View Automatic Merge / Purge Job Status
The Merge / Purge Records screen provides a log of all the finished and in-progress automatic Merge / Purge Jobs. To view the statistics and status for an automatic Merge / Purge job:
-
Select the Merge / Purge Jobs tab.
-
The bottom of the screen shows a log of all the automatic Merge / Purge jobs. This log shows the match field, the Filter (if used), the job status, the date / timestamp that the job finished, and the number of records that were merged. Optionally, you can click the Filter name to jump to the Filter details screen.
-
Optionally, click the down-arrow icon next to a job to see additional information, including the sort field and sort order.
-
If necessary, click refresh to see updated status and statistics.
Create a Manual Merge / Purge Job
Cheetah Digital allows you define a Merge / Purge process that automatically identifies and deletes duplicate records based on the specifications you provide (see "Create an Automatic Merge / Purge Job" above for more details on that process). Or, you can create a manual job, that allows you to review the duplicate records, and determine which values from which records you want to keep.
To create a manual Merge / Purge job:
-
Select the Manually Merge / Purge Records tab.
-
From the Data Source drop-down menu, select the table that you want to search for duplicates.
-
From the Match Field drop-down menu, select the desired field on the selected Data Source table.
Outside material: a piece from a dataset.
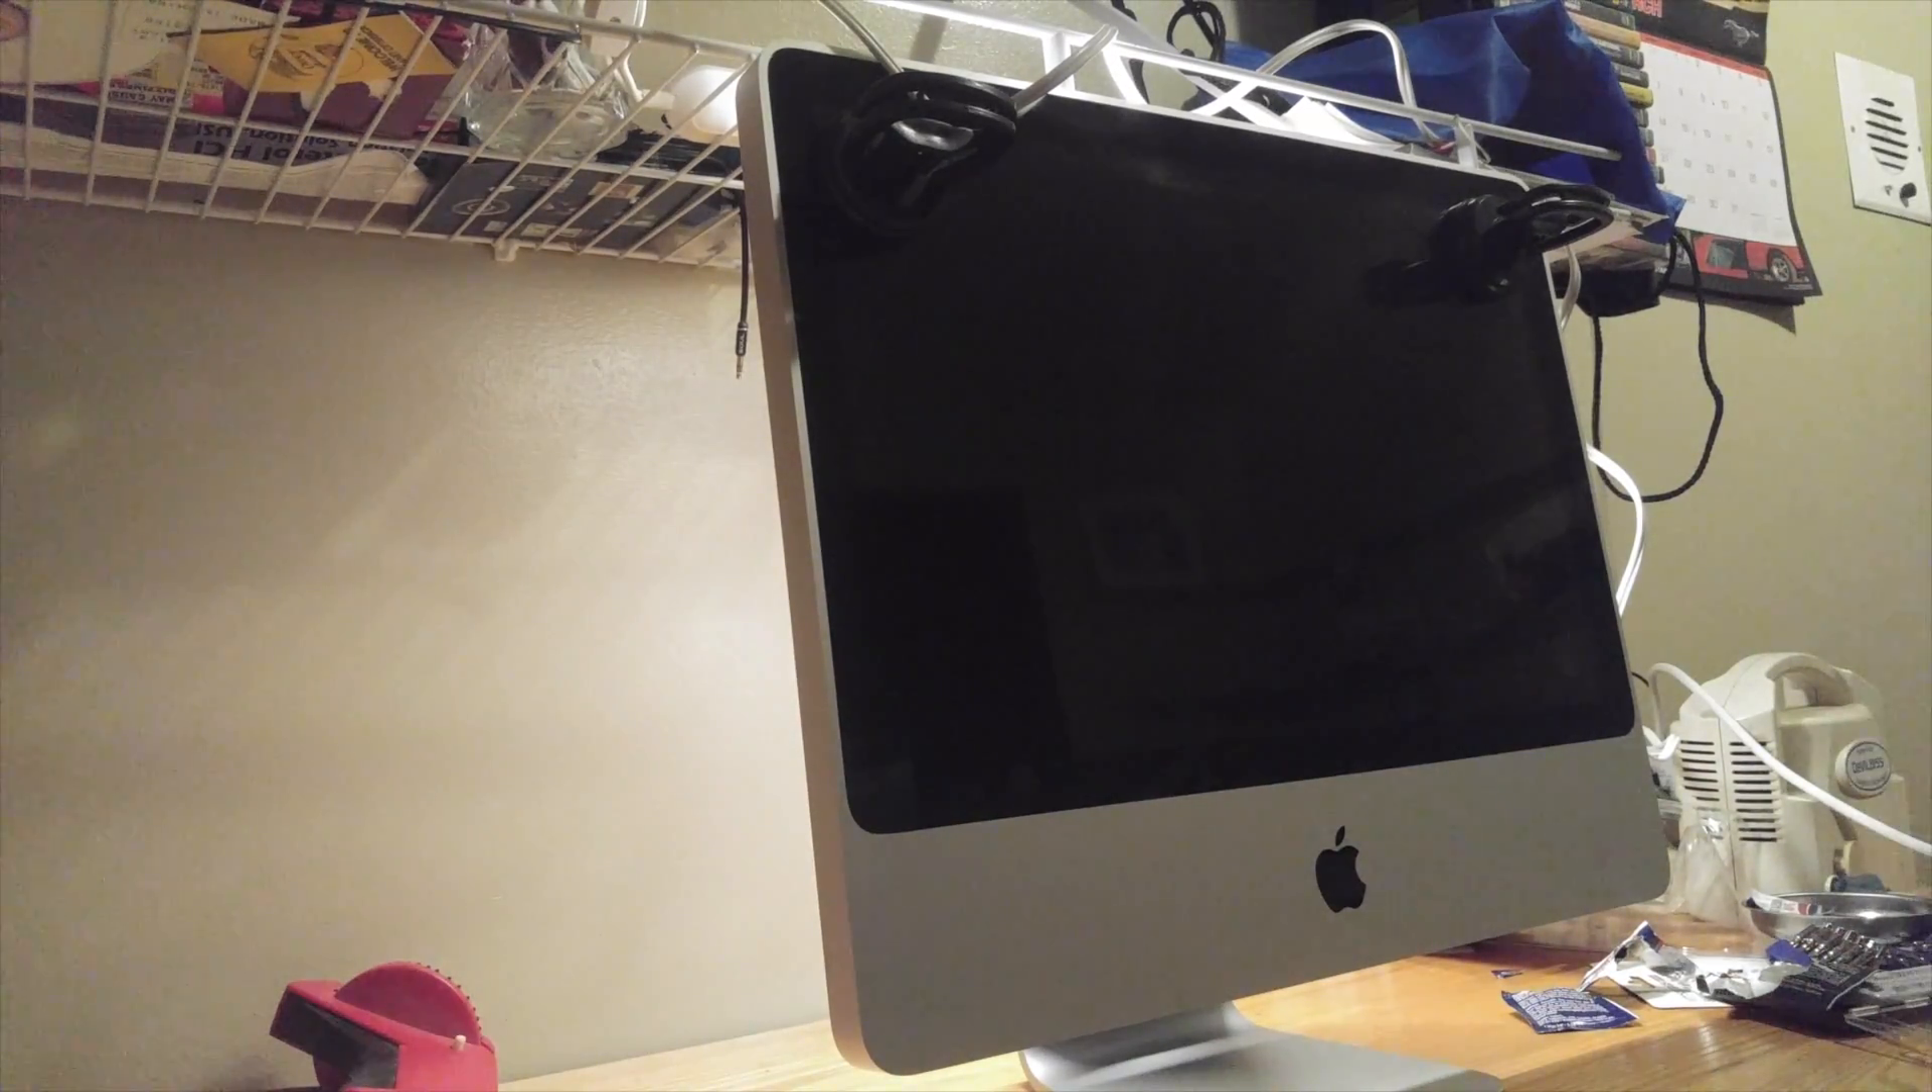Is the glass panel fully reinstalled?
Yes.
The system will identify duplicate values in this field, using exact byte-for-byte matching logic.
-
Optionally, you can limit the set of potential records by using a Filter. Instead of looking through the entire Data Source table, the system will look only within the Filter's result set. This feature allows you to utilize more complex business rules and logic than just a single Match Field. To use an existing Filter, click the browse button (magnifying glass icon) to browse for and select it. You can also create a new Filter by clicking the new button (plus-sign icon). Please see Filters for more details on this process.
Note: The Filter must be defined using the same Data Source table (selected above in step 2) in order to be available for selection.
-
Click find duplicates. The system displays the results of the matching process at the bottom of the screen. Each set of duplicate records (sometimes referred to as a "dupe set") is listed, showing the duplicate value, and the number of records included within the dupe set.
-
Click on a dupe set. The system displays a pop-up window showing the details of each record that was included within this dupe set.
-
Optionally, select specific values from specific records that you want to retain. For example, you could pick a "First Name" value from Record 1, an "Email Address" from Record 2, and a "Phone Number" value from Record 3. If you want to select all of the values within a particular record, click the header row for that record. Within the "Resultant Record" section, the system displays what data the final record will contain.
-
When finished, click save new merged record. The system creates a single record consisting of the values in the Resultant Record section, and deletes all of the other records in the dupe set.